If we take a cursory look at what is being said on television, the radio, in magazines, and on Internet forums about marriage in the past and present, we quickly see a trend. We can summarize this trend by repeating what our grandmothers keep telling us: "The blessing has been taken out of our lives."
There seems to be a consensus that married life was better in the past. It is obvious that we perceive we have problems today in our marriages that did not exist before. In spite of the fact that lives in the past were certainly harder and more rigorous, there was a degree of affection, closeness, and stability in their lives that we do not enjoy today. In spite of the advancements in our knowledge, our technology, and all the conveniences and luxuries that they bring us, it seems like we are less happy than our grandparents. Our social ties are much colder and more strained.
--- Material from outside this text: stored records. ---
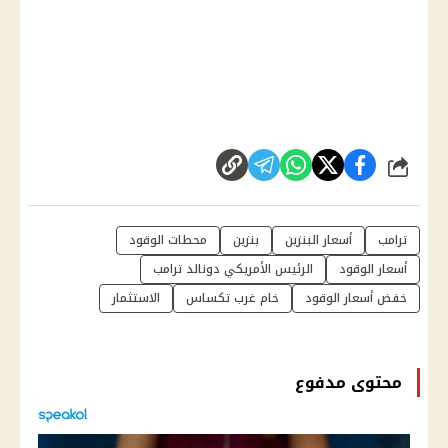
شارك
ترامب
أسعار البنزين
بنزين
محطات الوقود
أسعار الوقود
الرئيس الأمريكي دونالد ترامب
خفض أسعار الوقود
خام غرب تكساس
الاستثمار
محتوى مدفوع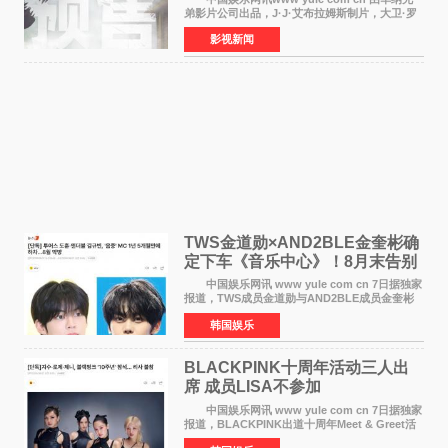
弟影片公司出品，J·J·艾布拉姆斯制片，大卫·罗
伯特·米切尔执导，好莱坞巨星安妮·海瑟薇和伊万
影视新闻
·麦克格雷格领衔主演的2026暑期惊悚冒险大片
《逃出绝
TWS金道勋×AND2BLE金奎彬确
定下车《音乐中心》！8月末告别
MC席位
中国娱乐网讯 www yule com cn 7日据独家
报道，TWS成员金道勋与AND2BLE成员金奎彬
将于8月离开《音乐中心》MC的位置。 金道
韩国娱乐
勋与金奎彬于去年3月与H2H A-NA一起被选为
《音乐中心》MC，约1
BLACKPINK十周年活动三人出
席 成员LISA不参加
中国娱乐网讯 www yule com cn 7日据独家
报道，BLACKPINK出道十周年Meet & Greet活
动将由智秀、ROS&Eacute;、JENNIE出席，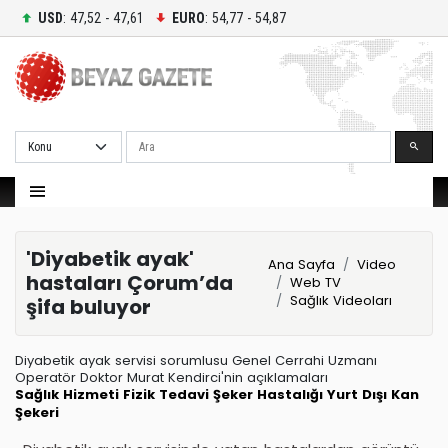
USD
: 47,52 - 47,61
EURO
: 54,77 - 54,87
Ara
'Diyabetik ayak'
Ana Sayfa
Video
hastaları Çorum’da
Web TV
Sağlık Videoları
şifa buluyor
Diyabetik ayak servisi sorumlusu Genel Cerrahi Uzmanı
Operatör Doktor Murat Kendirci'nin açıklamaları
Sağlık Hizmeti
Fizik Tedavi
Şeker Hastalığı
Yurt Dışı
Kan
Şekeri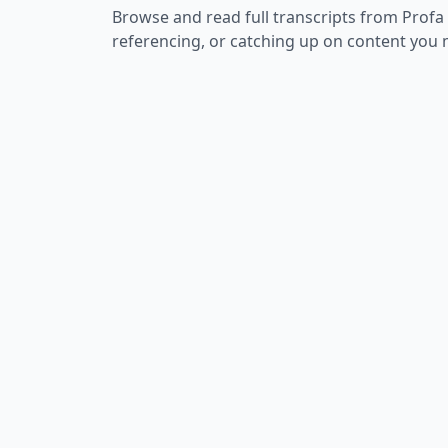
Browse and read full transcripts from
Profa 
referencing, or catching up on content you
Modern life may be less harsh and grueling, but is more stressful. Moreover, our personal difficulties at home and with our careers are compounded by general economic woes and a world of political crises. Where do we vent our frustrations first? Who gets to bear the brunt of all of our stress? Our spouses, that's who. Oftentimes the spouse is given a share of the blame or accused of not being supportive enough.
And what happens in our busy, stressful lives when one spouse tries to bring love and affection – a little romance – back into the picture? What is often the response?
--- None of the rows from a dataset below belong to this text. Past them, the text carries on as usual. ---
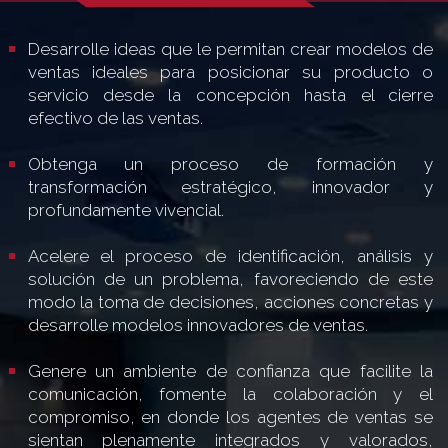
Desarrolle ideas que le permitan crear modelos de
ventas ideales para posicionar su producto o
servicio desde la concepción hasta el cierre
efectivo de las ventas.
Obtenga un proceso de formación y
transformación estratégico, innovador y
profundamente vivencial.
Acelere el proceso de identificación, análisis y
solución de un problema, favoreciendo de este
modo la toma de decisiones, acciones concretas y
desarrolle modelos innovadores de ventas.
Genere un ambiente de confianza que facilite la
comunicación, fomente la colaboración y el
compromiso, en donde los agentes de ventas se
sientan plenamente integrados y valorados,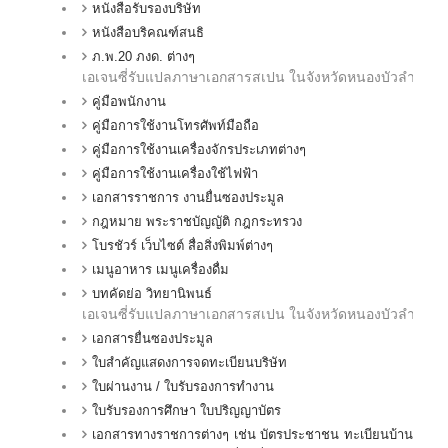
หนังสือรับรองบริษัท
หนังสือบริคณฑ์สนธิ
ภ.พ.20 ภงด. ต่างๆ
เอเจนซี่รับแปลภาษา
เอกสาร
สเปน
ในจังหวัดหนองบัวลำภู ,
คู่มือพนักงาน
คู่มือการใช้งานโทรศัพท์มือถือ
คู่มือการใช้งานเครื่องจักรประเภทต่างๆ
คู่มือการใช้งานเครื่องใช้ไฟฟ้า
เอกสารราชการ งานยื่นซองประมูล
กฎหมาย พระราชบัญญัติ กฎกระทรวง
โบรชัวร์ เว็บไซต์ สื่อสิ่งพิมพ์ต่างๆ
เมนูอาหาร เมนูเครื่องดื่ม
บทคัดย่อ วิทยานิพนธ์
เอเจนซี่รับแปลภาษา
เอกสาร
สเปน
ในจังหวัดหนองบัวลำภู ,
เอกสารยื่นซองประมูล
ใบสำคัญแสดงการจดทะเบียนบริษัท
ใบผ่านงาน / ใบรับรองการทำงาน
ใบรับรองการศึกษา ใบปริญญาบัตร
เอกสารทางราชการต่างๆ เช่น บัตรประชาชน ทะเบียนบ้าน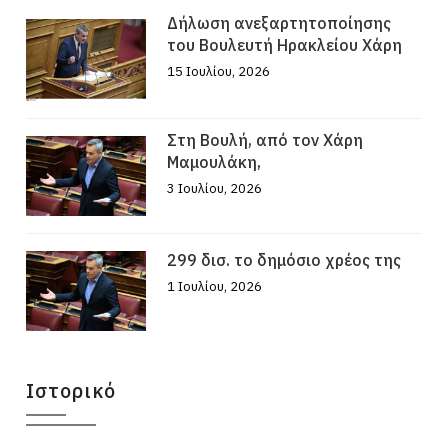
Δήλωση ανεξαρτητοποίησης
του Βουλευτή Ηρακλείου Χάρη
15 Ιουλίου, 2026
Στη Βουλή, από τον Χάρη
Μαμουλάκη,
3 Ιουλίου, 2026
299 δισ. το δημόσιο χρέος της
1 Ιουλίου, 2026
Ιστορικό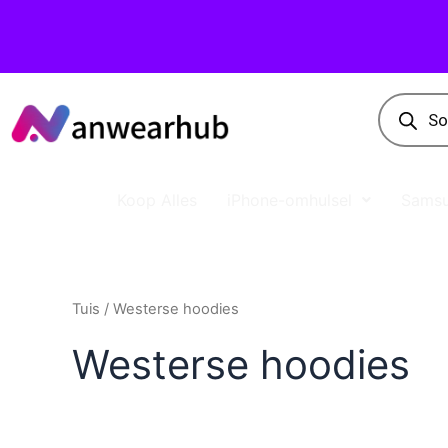
Koop Alles
iPhone-omhulsel
Samsu
Tuis
/ Westerse hoodies
Westerse hoodies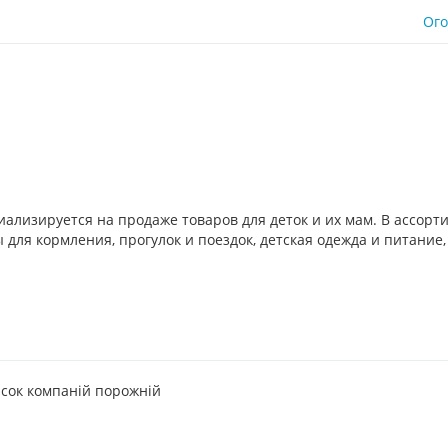
Ог
иализируется на продаже товаров для деток и их мам. В ассорт
для кормления, прогулок и поездок, детская одежда и питание,
сок компаній порожній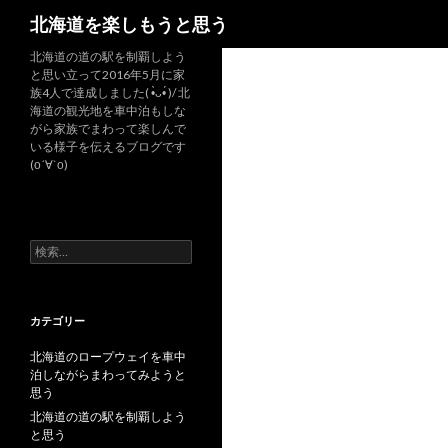
検
北海道を楽しもうと思う
索
北海道の道の駅を制覇しよう
と思い立って2016年5月に家
族4人で達成しました( •̀ᴗ•́ )/ 北
海道の観光地を車中泊もしな
がら家族でまわって楽しんで
いる様子を伝えるブログです
(о´∀`о)
検
索
:
カテゴリー
北海道のロープウェイを車中
泊しながらまわってみようと
思う
北海道の道の駅を制覇しよう
と思う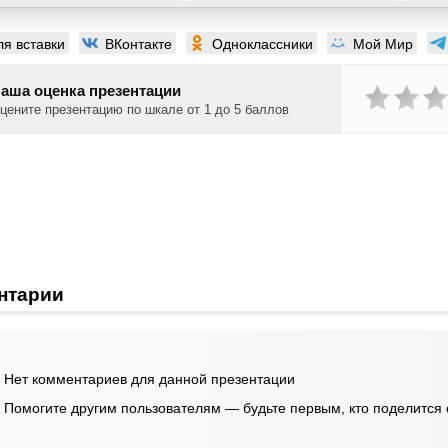
ля вставки
ВКонтакте
Одноклассники
Мой Мир
аша оценка презентации
цените презентацию по шкале от 1 до 5 баллов
нтарии
Нет комментариев для данной презентации
Помогите другим пользователям — будьте первым, кто поделится 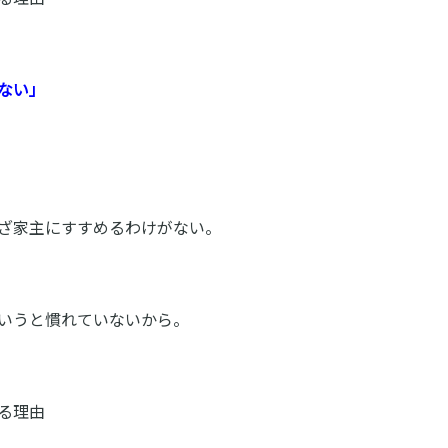
ない」
ざ家主にすすめるわけがない。
いうと慣れていないから。
る理由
"Honey, we have no time for all of that. We aren't teenagers anymore. We're full-grown adults."
As if love and affection have an expiration date! As if once we get too old, once we have children and responsibilities, there is no longer any time for such things.
The Qur'ân puts the lie to this idea. Allah says: "And from among His signs is that He created for you mates from among yourselves to take comfort with, and He placed between you love and mercy." [Sûrah al-Rûm: 30]
This verse shows us the enduring nature of the love that should exist between the husband and wife. When it speaks about love, it is not talking about those fleeting passions like we see in the movies, but about something substantial, something that is supposed to be woven into the very fabric of married life.
Ibn `Abbâs provides the following commentary on this verse: "A man has love for his wife and the "mercy" is the mercy he feels for her f ever she should face any misfortune. This love and mercy is not some fleeting sentiment. Rather it is the wellspring of enduring tenderness, kindness, and a good relationship."
Therefore, our busy lives, our maturity, our children, and all those other excuses that have become commonplace today to justify an affectionless married life – those excuses carry no weight. It is as our scholars of the past have said: "Society will remain upon goodness as long as they do not seek excuses for themselves."
In spite of the fact that marital love is an established principle of our faith and of our Islamic culture, we have neglected to give it our attention. We are loath to explore its dimensions or to devote serious study to it. Now, instead, I the Muslim world we are debating the idea of "sex education" in our modern school curriculum. Sex education? Is this what we are supposed to be teaching children who have never yet learned how to show love? To boys who have no idea how to properly relate to women – starting with their own mothers and sisters, and then in the future with their wives ad children?
Love – the proper emotion – is a principle of our religion and culture, so much so that Allah has made it part of the completeness of our relationship with Him. "He shall love them and they shall love Him" [Sûrah al-Mâ'idah: 54] Allah could have said: "They shall reverence Him" or "They shall follow Him" or "They shall fear Him". Why did Allah choose "love" as the description for the rope that binds Him to His worshippers?
Scholars of the Qur'an explain: "The perfection of following the tenets of faith and engaging in good works is only realized on the basis of love. It is the means of attainment and of spiritual growth."
Learning about love starts at home. The first examples children have are those of their parents. Therefore, if we as husbands and wives live coldly with each other, without warmth and affection, what example of love are we giving our children? It is ironic that children are the excuse many parents give for not having the time for a loving and affectionate marital life.
The Prophet (peace be upon him) was most affectionate and tender towards his family and he exhorted his followers to be the same. During his farewell pilgrimage, in that famous last sermon, he addressed his followers saying: "I advise you to be good to your womenfolk. Only a noble man shows them honor and only a base man shows them contempt."
Knowledge comes from learning ad love from being loving. Whoever sews love in their marital lives shall reap love, and whoever sews gruffness and harshness in their marriages shall have a bitter harvest.